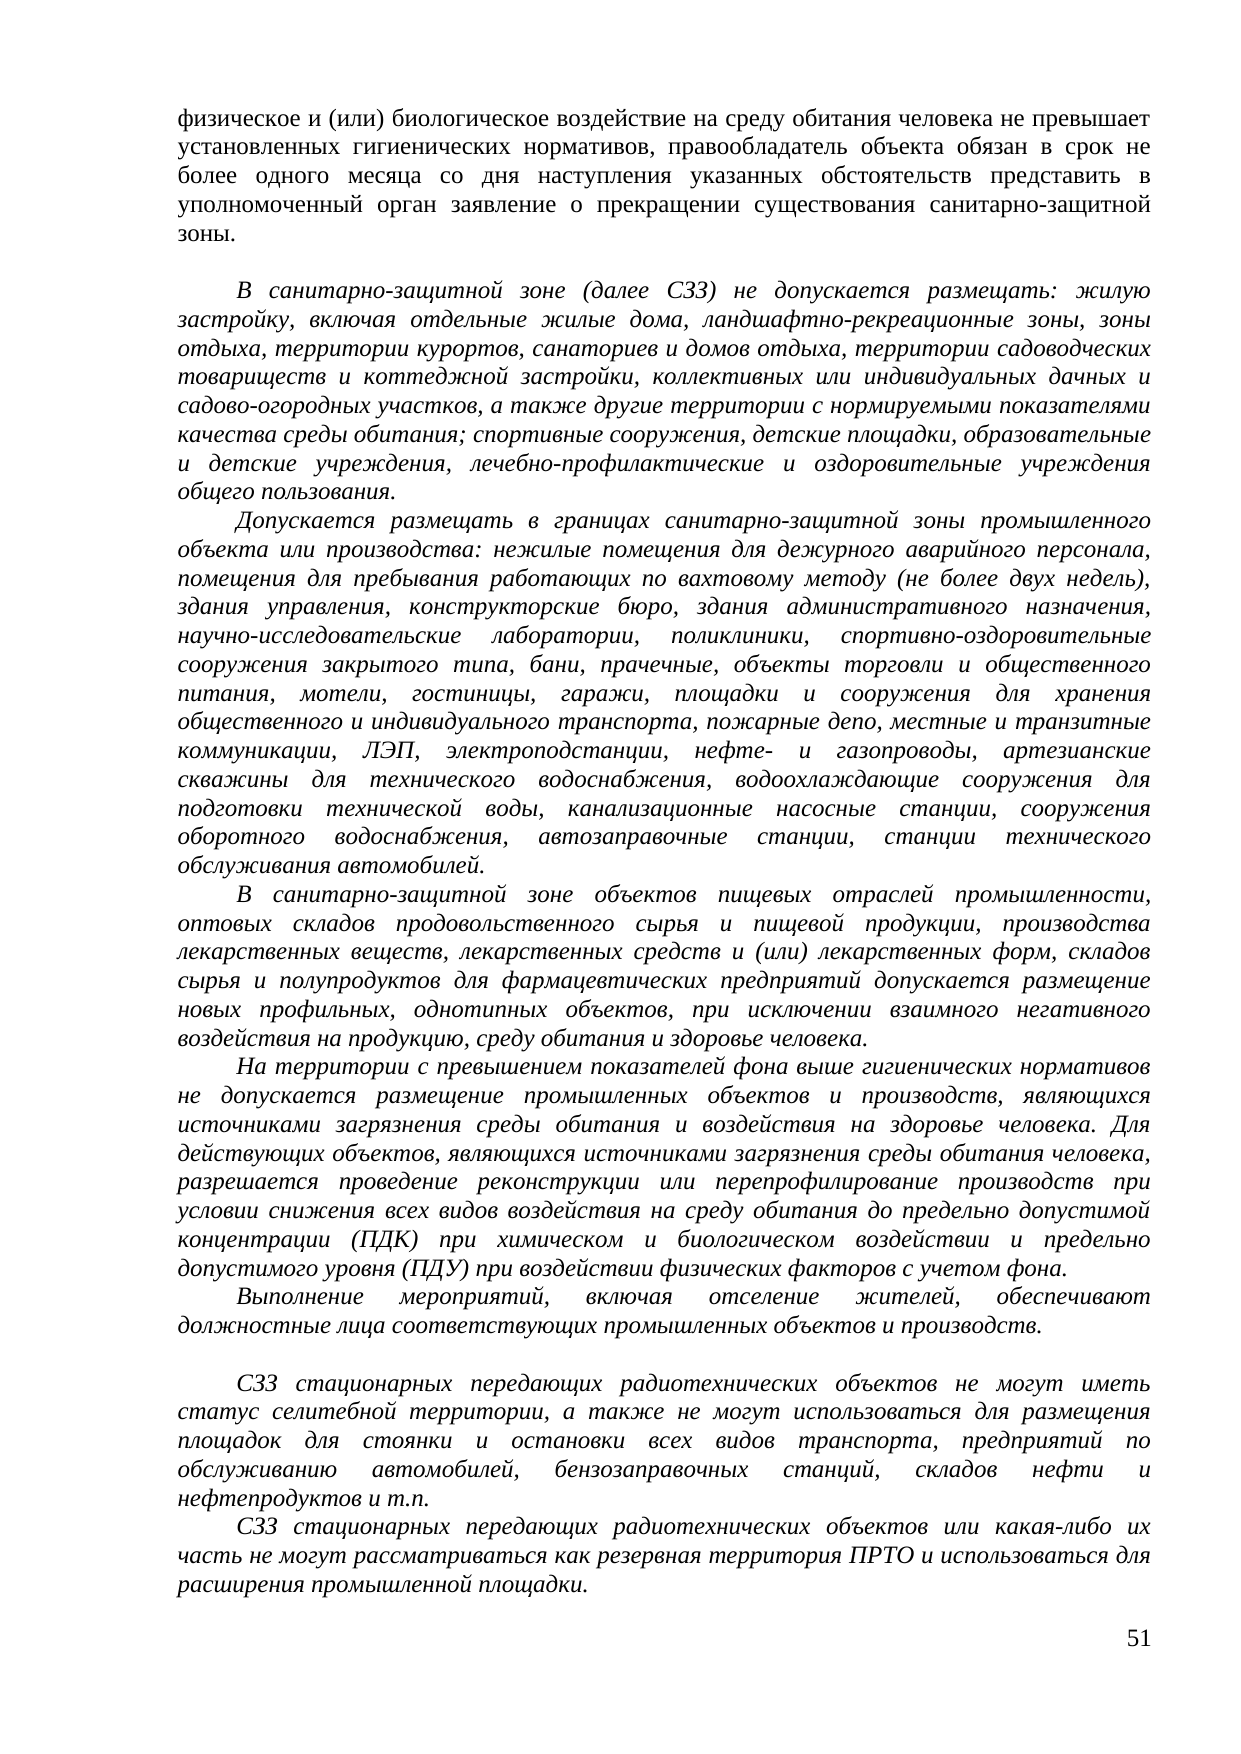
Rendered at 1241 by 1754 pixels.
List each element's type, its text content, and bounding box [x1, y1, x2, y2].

text На территории с превышением показателей фона выше гигиенических нормативов не допускается размещение промышленных объектов и производств, являющихся источниками загрязнения среды обитания и воздействия на здоровье человека. Для действующих объектов, являющихся источниками загрязнения среды обитания человека, разрешается проведение реконструкции или перепрофилирование производств при условии снижения всех видов воздействия на среду обитания до предельно допустимой концентрации (ПДК) при химическом и биологическом воздействии и предельно допустимого уровня (ПДУ) при воздействии физических факторов с учетом фона. [177, 1051, 1152, 1281]
text Допускается размещать в границах санитарно-защитной зоны промышленного объекта или производства: нежилые помещения для дежурного аварийного персонала, помещения для пребывания работающих по вахтовому методу (не более двух недель), здания управления, конструкторские бюро, здания административного назначения, научно-исследовательские лаборатории, поликлиники, спортивно-оздоровительные сооружения закрытого типа, бани, прачечные, объекты торговли и общественного питания, мотели, гостиницы, гаражи, площадки и сооружения для хранения общественного и индивидуального транспорта, пожарные депо, местные и транзитные коммуникации, ЛЭП, электроподстанции, нефте- и газопроводы, артезианские скважины для технического водоснабжения, водоохлаждающие сооружения для подготовки технической воды, канализационные насосные станции, сооружения оборотного водоснабжения, автозаправочные станции, станции технического обслуживания автомобилей. [177, 505, 1152, 879]
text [177, 103, 1152, 246]
text В санитарно-защитной зоне (далее СЗЗ) не допускается размещать: жилую застройку, включая отдельные жилые дома, ландшафтно-рекреационные зоны, зоны отдыха, территории курортов, санаториев и домов отдыха, территории садоводческих товариществ и коттеджной застройки, коллективных или индивидуальных дачных и садово-огородных участков, а также другие территории с нормируемыми показателями качества среды обитания; спортивные сооружения, детские площадки, образовательные и детские учреждения, лечебно-профилактические и оздоровительные учреждения общего пользования. [177, 275, 1152, 505]
text В санитарно-защитной зоне объектов пищевых отраслей промышленности, оптовых складов продовольственного сырья и пищевой продукции, производства лекарственных веществ, лекарственных средств и (или) лекарственных форм, складов сырья и полупродуктов для фармацевтических предприятий допускается размещение новых профильных, однотипных объектов, при исключении взаимного негативного воздействия на продукцию, среду обитания и здоровье человека. [177, 879, 1152, 1051]
text Выполнение мероприятий, включая отселение жителей, обеспечивают должностные лица соответствующих промышленных объектов и производств. [177, 1281, 1152, 1339]
text СЗЗ стационарных передающих радиотехнических объектов или какая-либо их часть не могут рассматриваться как резервная территория ПРТО и использоваться для расширения промышленной площадки. [177, 1511, 1152, 1598]
text СЗЗ стационарных передающих радиотехнических объектов не могут иметь статус селитебной территории, а также не могут использоваться для размещения площадок для стоянки и остановки всех видов транспорта, предприятий по обслуживанию автомобилей, бензозаправочных станций, складов нефти и нефтепродуктов и т.п. [177, 1368, 1152, 1511]
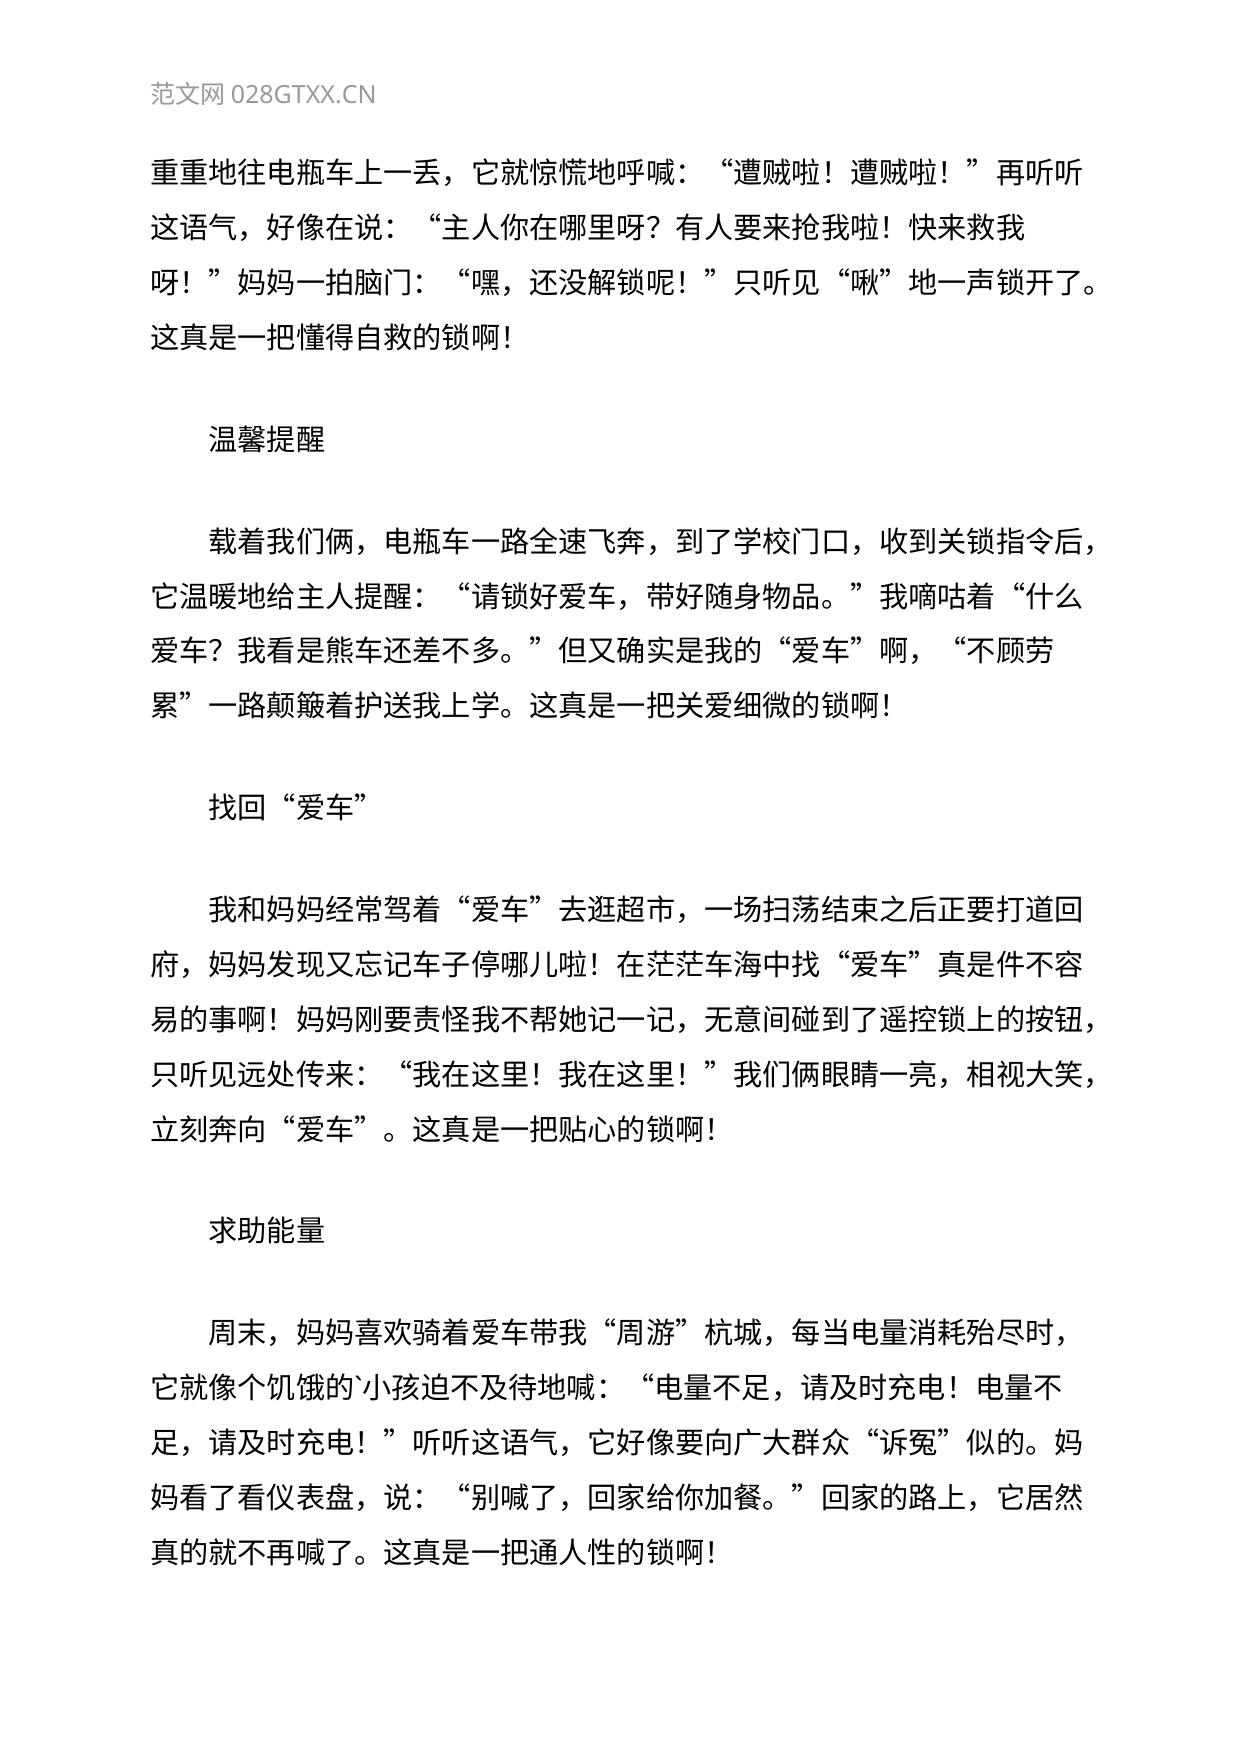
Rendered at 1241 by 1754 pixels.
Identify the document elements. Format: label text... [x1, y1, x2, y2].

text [150, 150, 1090, 357]
text 找回“爱车” [150, 785, 1090, 827]
text 周末，妈妈喜欢骑着爱车带我“周游”杭城，每当电量消耗殆尽时，它就像个饥饿的`小孩迫不及待地喊：“电量不足，请及时充电！电量不足，请及时充电！”听听这语气，它好像要向广大群众“诉冤”似的。妈妈看了看仪表盘，说：“别喊了，回家给你加餐。”回家的路上，它居然真的就不再喊了。这真是一把通人性的锁啊！ [150, 1309, 1090, 1572]
text 温馨提醒 [150, 416, 1090, 459]
text 求助能量 [150, 1208, 1090, 1250]
text 我和妈妈经常驾着“爱车”去逛超市，一场扫荡结束之后正要打道回府，妈妈发现又忘记车子停哪儿啦！在茫茫车海中找“爱车”真是件不容易的事啊！妈妈刚要责怪我不帮她记一记，无意间碰到了遥控锁上的按钮，只听见远处传来：“我在这里！我在这里！”我们俩眼睛一亮，相视大笑，立刻奔向“爱车”。这真是一把贴心的锁啊！ [150, 886, 1090, 1148]
text 载着我们俩，电瓶车一路全速飞奔，到了学校门口，收到关锁指令后，它温暖地给主人提醒：“请锁好爱车，带好随身物品。”我嘀咕着“什么爱车？我看是熊车还差不多。”但又确实是我的“爱车”啊，“不顾劳累”一路颠簸着护送我上学。这真是一把关爱细微的锁啊！ [150, 518, 1090, 725]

=-=-=

Exercise objective: Pull out all lines from the listing that contain the string "стационарных".

Solution for this problem:
text СЗЗ стационарных передающих радиотехнических объектов или какая-либо их часть не могут рассматриваться как резервная территория ПРТО и использоваться для расширения промышленной площадки. [177, 1511, 1152, 1598]
text СЗЗ стационарных передающих радиотехнических объектов не могут иметь статус селитебной территории, а также не могут использоваться для размещения площадок для стоянки и остановки всех видов транспорта, предприятий по обслуживанию автомобилей, бензозаправочных станций, складов нефти и нефтепродуктов и т.п. [177, 1368, 1152, 1511]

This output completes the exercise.